Holy Redeemer College
The main hall of Holy Redeemer College in Washington, DC was designed in 1932 by architect Anthony F. A. Schmitt for the order of the Redemptorist Fathers. The walls are faced with granite ashlar, accented with Indiana limestone. The building is trimmed with substantial decorative terra cotta, ranging from corbels and crenellation to columns and capitals. The erection of this building closely followed the construction of the Order’s headquarters in upstate New York and may have used stone from the same quarry.
Although the dense granite was generally stable, the terra cotta was failing widely. Moisture infiltration had caused pervasive cracking and crazing of the glaze. Internal ferrous pins had begun to corrode and expand. The resulting forces led to spalling, and bursting of the units. Conditions were exacerbated by the poor quality of the terra cotta to begin with.
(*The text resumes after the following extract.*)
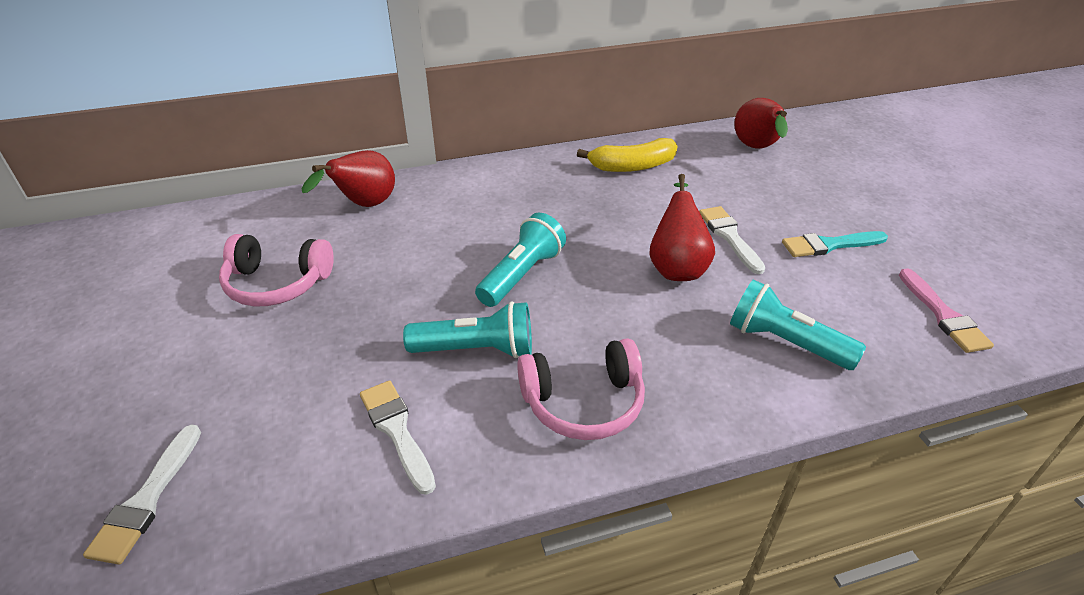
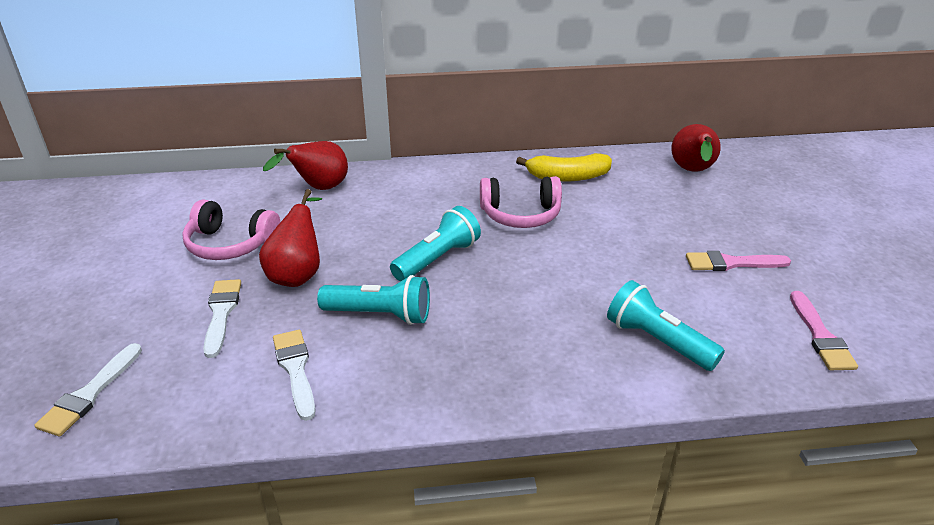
camera: 10 degrees right, 5 degrees down
(583, 402) = (458, 368): pink headphones -> pink headphones (520, 215)
(676, 267) = (579, 267): red pear -> red pear (298, 274)
(729, 236) = (637, 246): white brush -> white brush (221, 313)
(829, 245) = (731, 263): turquoise brush -> pink brush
Failed mortar and caulk joints, coupled with leaky roofs, were allowing additional water to enter the building. The moist climate encouraged significant biological growth and soiling.
We were contracted in 2002 to perform an investigative study, analysis and testing of this building. The goals were to determine the nature of the materials and associated failures. We documented existing conditions and identified specific problem areas. Testing was performed to determine the most efficient means of removing the salts from the terra cotta substrate. The results of the investigation were synthesized to develop treatment recommendations for each material type. Recommendations were presented by priority to the client, and stressed the need to make the building water-tight to prevent recurring damage.